[Exercise requirements] Scan the records and identify every line in which the string "Medicines" occurs, then return those lines.

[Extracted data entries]
*****

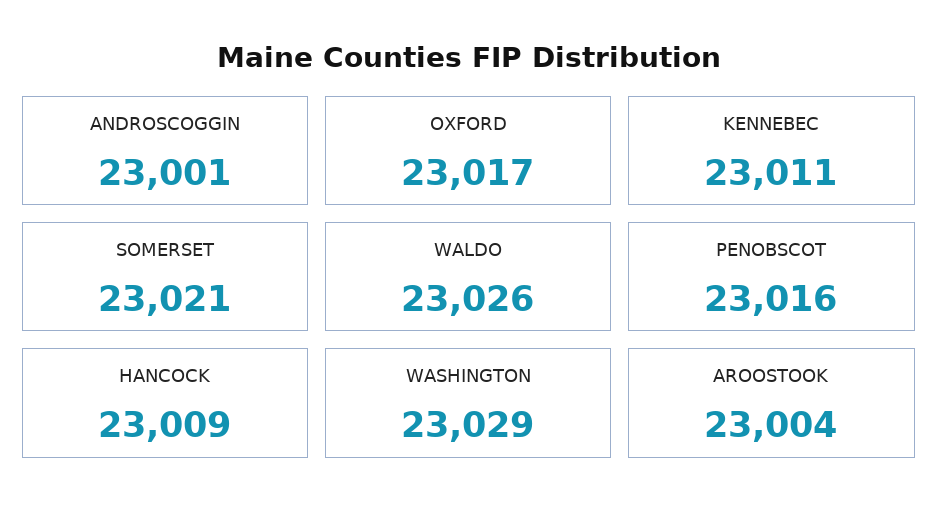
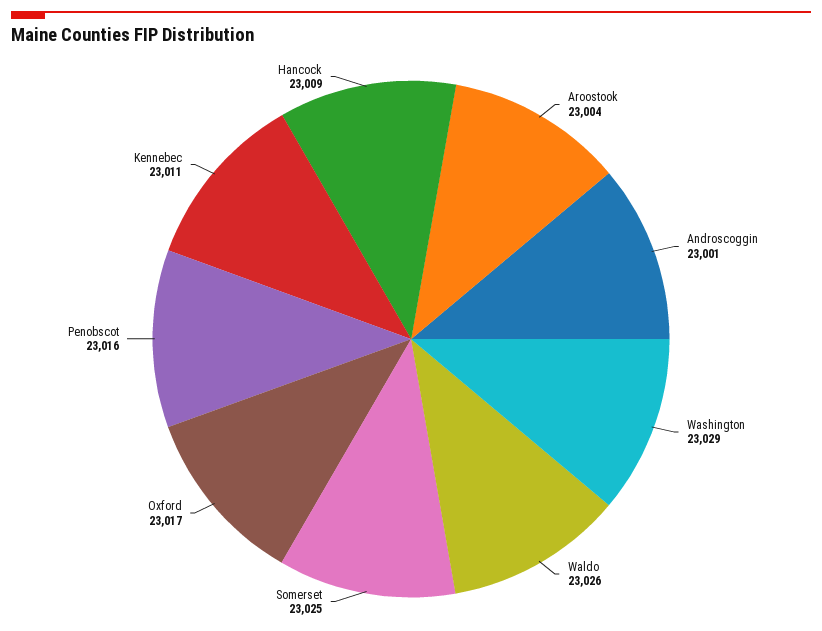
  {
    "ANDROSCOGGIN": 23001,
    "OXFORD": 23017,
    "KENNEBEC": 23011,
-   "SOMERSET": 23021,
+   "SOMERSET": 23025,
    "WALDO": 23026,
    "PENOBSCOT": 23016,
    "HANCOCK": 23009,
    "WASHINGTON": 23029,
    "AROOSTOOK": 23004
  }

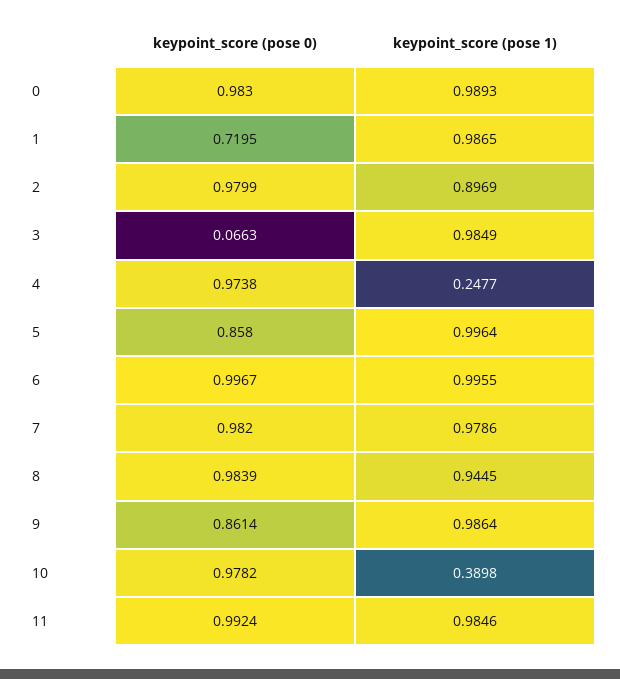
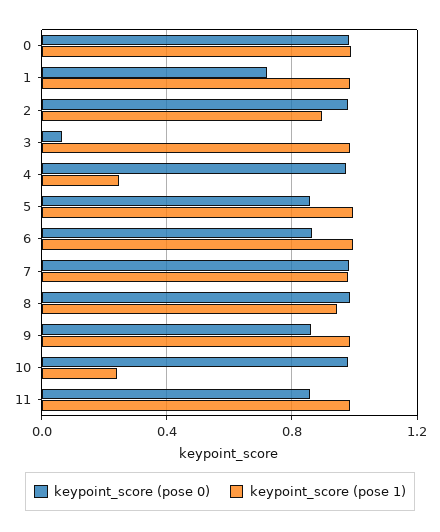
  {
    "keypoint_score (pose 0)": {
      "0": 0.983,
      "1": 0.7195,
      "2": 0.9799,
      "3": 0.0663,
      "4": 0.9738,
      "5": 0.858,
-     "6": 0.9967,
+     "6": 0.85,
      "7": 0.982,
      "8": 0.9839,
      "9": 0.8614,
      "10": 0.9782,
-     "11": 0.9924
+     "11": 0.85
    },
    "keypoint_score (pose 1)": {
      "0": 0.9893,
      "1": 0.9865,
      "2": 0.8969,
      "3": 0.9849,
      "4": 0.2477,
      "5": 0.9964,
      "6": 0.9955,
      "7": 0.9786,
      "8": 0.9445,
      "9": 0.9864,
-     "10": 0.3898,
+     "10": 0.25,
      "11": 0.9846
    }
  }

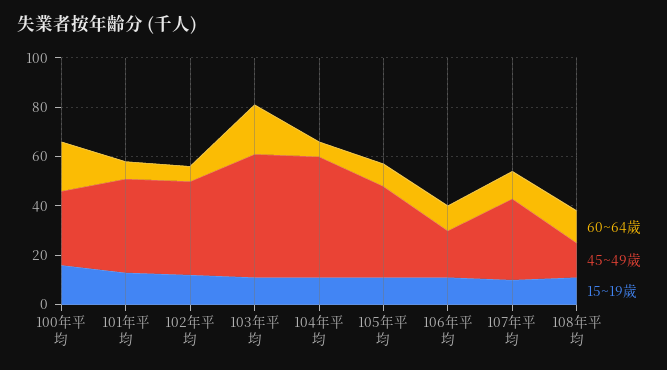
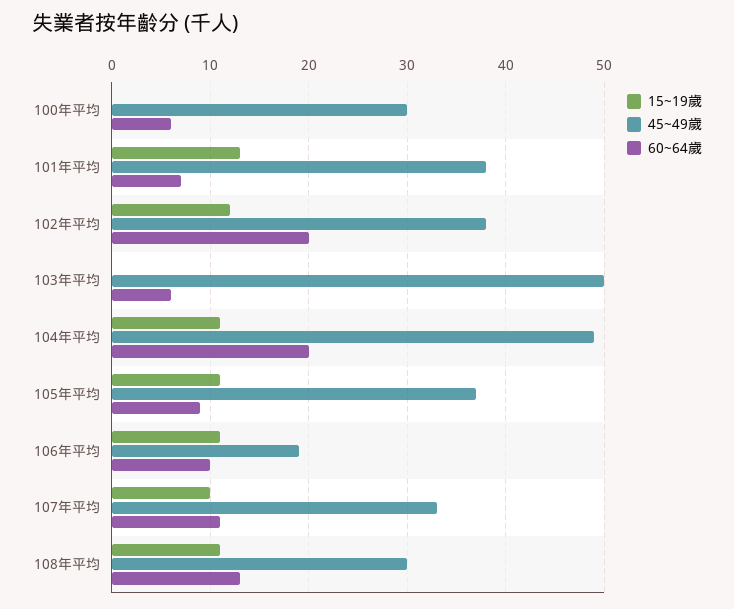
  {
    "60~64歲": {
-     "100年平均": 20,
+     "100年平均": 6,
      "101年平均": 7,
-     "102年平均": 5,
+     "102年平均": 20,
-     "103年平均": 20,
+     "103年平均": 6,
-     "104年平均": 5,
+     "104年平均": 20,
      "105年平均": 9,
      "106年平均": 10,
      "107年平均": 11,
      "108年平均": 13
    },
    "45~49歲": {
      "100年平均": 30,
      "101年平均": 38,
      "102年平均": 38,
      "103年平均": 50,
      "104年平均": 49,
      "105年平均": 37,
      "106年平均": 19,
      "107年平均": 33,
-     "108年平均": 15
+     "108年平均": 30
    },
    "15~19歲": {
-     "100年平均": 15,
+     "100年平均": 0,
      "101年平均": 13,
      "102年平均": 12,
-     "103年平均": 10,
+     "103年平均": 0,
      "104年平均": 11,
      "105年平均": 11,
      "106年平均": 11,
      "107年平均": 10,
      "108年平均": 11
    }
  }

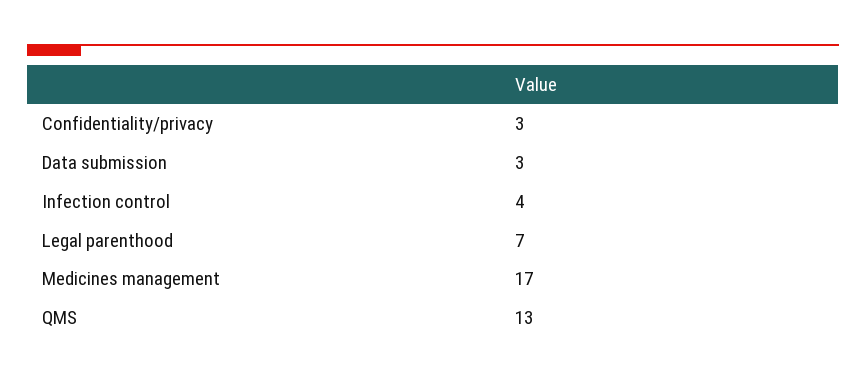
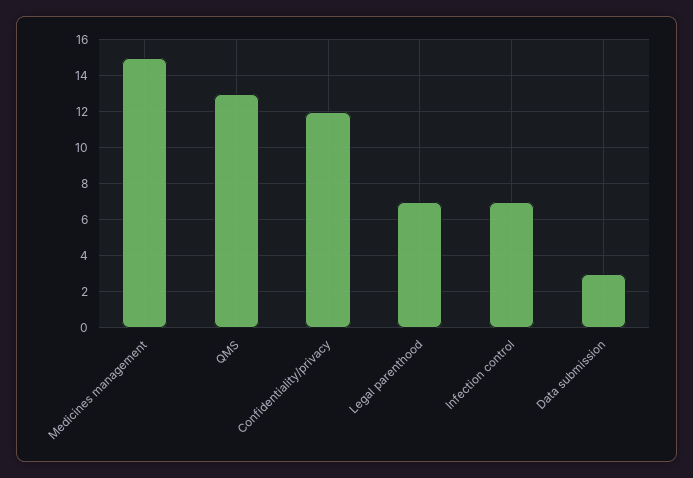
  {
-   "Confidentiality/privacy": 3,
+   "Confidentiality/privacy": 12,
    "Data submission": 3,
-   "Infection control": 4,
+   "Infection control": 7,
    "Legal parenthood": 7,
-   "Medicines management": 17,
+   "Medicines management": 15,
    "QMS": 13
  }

*****

[Solution]
-   "Medicines management": 17,
+   "Medicines management": 15,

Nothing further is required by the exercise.